AUTHOR=Cong Dan , Zhao Yanan , Zhang Wenlong , Li Jun , Bai Yuansong
TITLE=Applying machine learning algorithms to develop a survival prediction model for lung adenocarcinoma based on genes related to fatty acid metabolism
JOURNAL=Frontiers in Pharmacology
VOLUME=14
YEAR=2023
URL=https://www.frontiersin.org/journals/pharmacology/articles/10.3389/fphar.2023.1260742
DOI=10.3389/fphar.2023.1260742
ISSN=1663-9812
ABSTRACT=
Background: The progression of lung adenocarcinoma (LUAD) may be related to abnormal fatty acid metabolism (FAM). The present study investigated the relationship between FAM-related genes and LUAD prognosis.
Methods: LUAD samples from The Cancer Genome Atlas were collected. The scores of FAM-associated pathways from the Kyoto Encyclopedia of Genes and Genomes website were calculated using the single sample gene set enrichment analysis. ConsensusClusterPlus and cumulative distribution function were used to classify molecular subtypes for LUAD. Key genes were obtained using limma package, Cox regression analysis, and six machine learning algorithms (GBM, LASSO, XGBoost, SVM, random forest, and decision trees), and a RiskScore model was established. According to the RiskScore model and clinical features, a nomogram was developed and evaluated for its prediction performance using a calibration curve. Differences in immune abnormalities among patients with different subtypes and RiskScores were analyzed by the Estimation of STromal and Immune cells in MAlignant Tumours using Expression data, CIBERSORT, and single sample gene set enrichment analysis. Patients’ drug sensitivity was predicted by the pRRophetic package in R language.

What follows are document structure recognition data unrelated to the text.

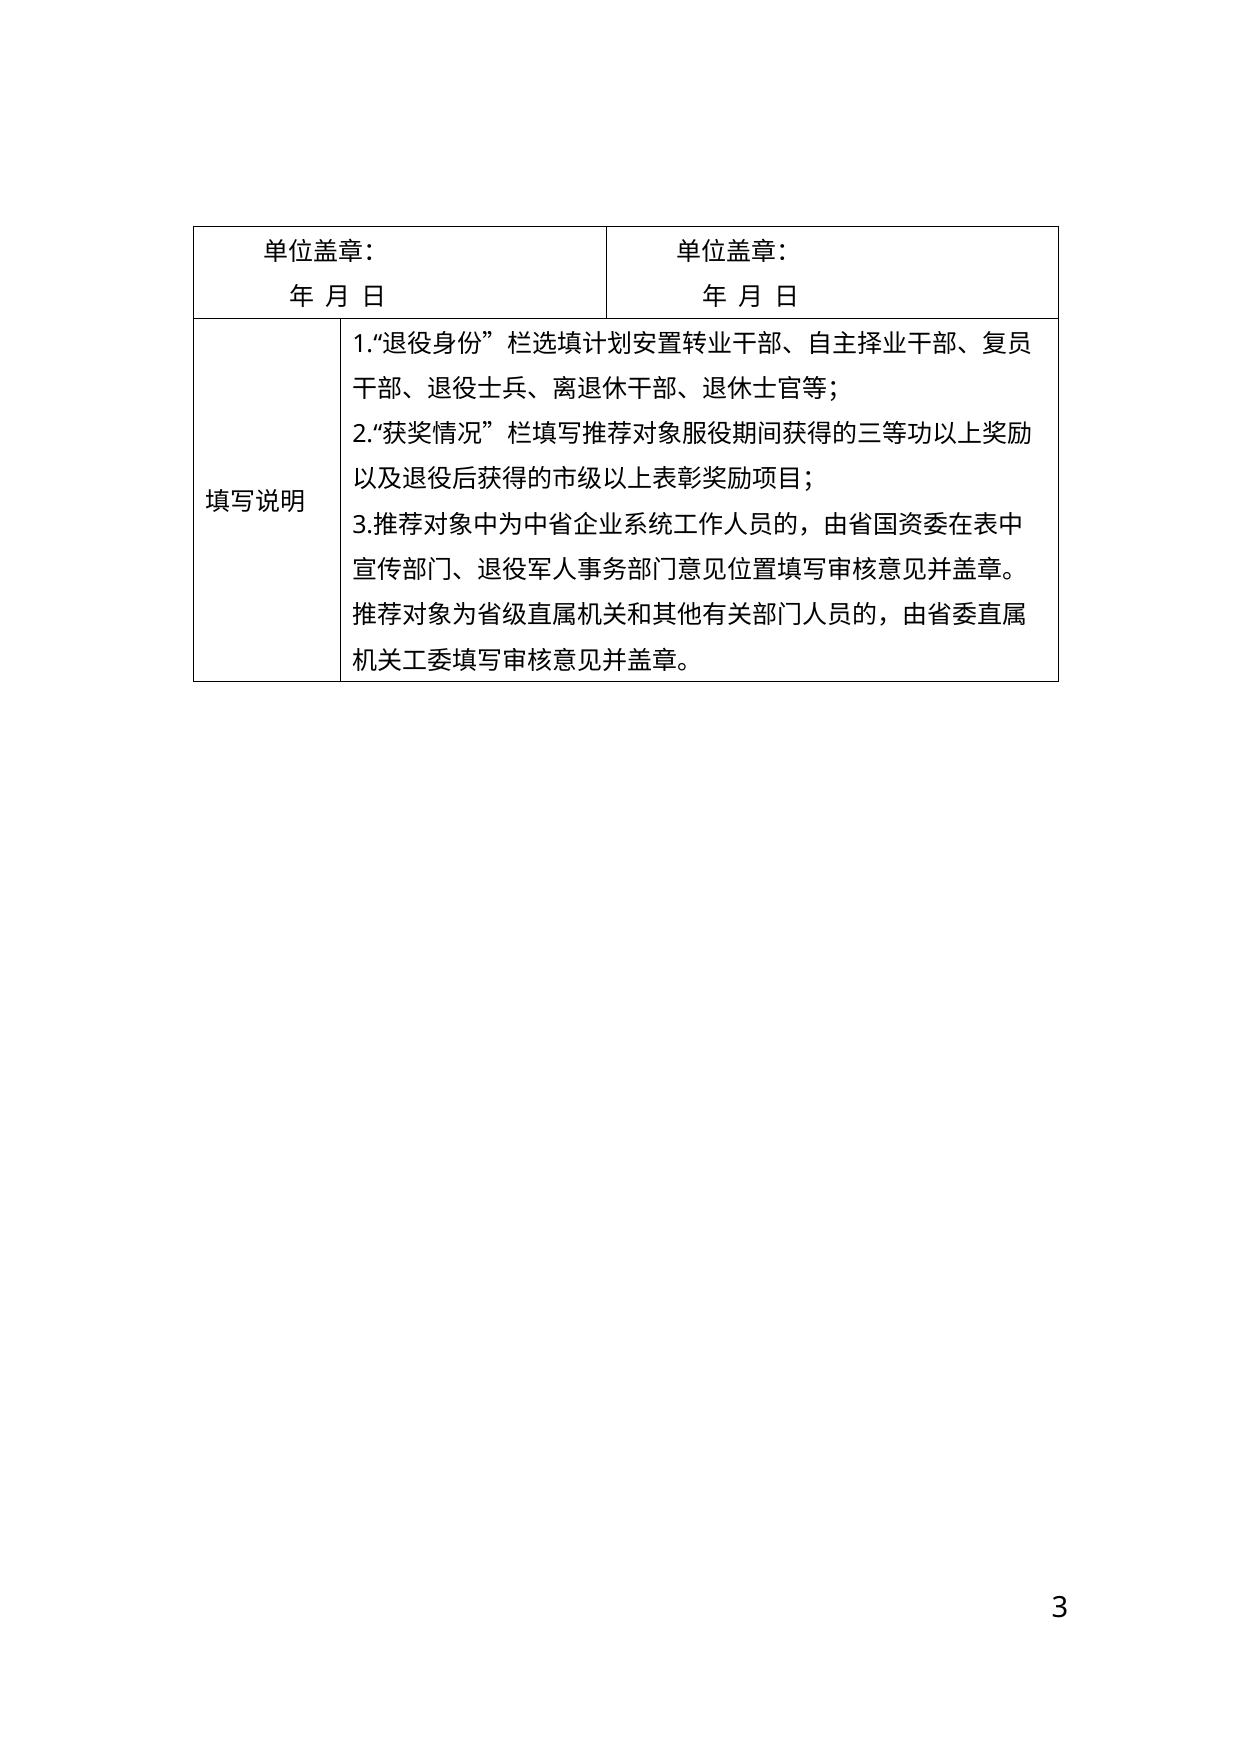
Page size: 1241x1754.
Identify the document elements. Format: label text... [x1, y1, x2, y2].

table_cell 填写说明 [194, 319, 340, 681]
table_cell 1.“退役身份”栏选填计划安置转业干部、自主择业干部、复员干部、退役士兵、离退休干部、退休士官等； 2.“获奖情况”栏填写推荐对象服役期间获得的三等功以上奖励以及退役后获得的市级以上表彰奖励项目； 3.推荐对象中为中省企业系统工作人员的，由省国资委在表中宣传部门、退役军人事务部门意见位置填写审核意见并盖章。推荐对象为省级直属机关和其他有关部门人员的，由省委直属机关工委填写审核意见并盖章。 [341, 319, 1058, 681]
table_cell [194, 227, 606, 317]
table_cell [607, 227, 1058, 317]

Results: LUAD samples had lower scores of FAM-related pathways. Three molecular subtypes (C1, C2, and C3) were defined. Analysis on differential prognosis showed that the C1 subtype had the most favorable prognosis, followed by the C2 subtype, and the C3 subtype had the worst prognosis. The C3 subtype had lower immune infiltration. A total of 12 key genes (SLC2A1, PKP2, FAM83A, TCN1, MS4A1, CLIC6, UBE2S, RRM2, CDC45, IGF2BP1, ANGPTL4, and CD109) were screened and used to develop a RiskScore model. Survival chance of patients in the high-RiskScore group was significantly lower. The low-RiskScore group showed higher immune score and higher expression of most immune checkpoint genes. Patients with a high RiskScore were more likely to benefit from the six anticancer drugs we screened in this study.
Conclusion: We developed a RiskScore model using FAM-related genes to help predict LUAD prognosis and develop new targeted drugs.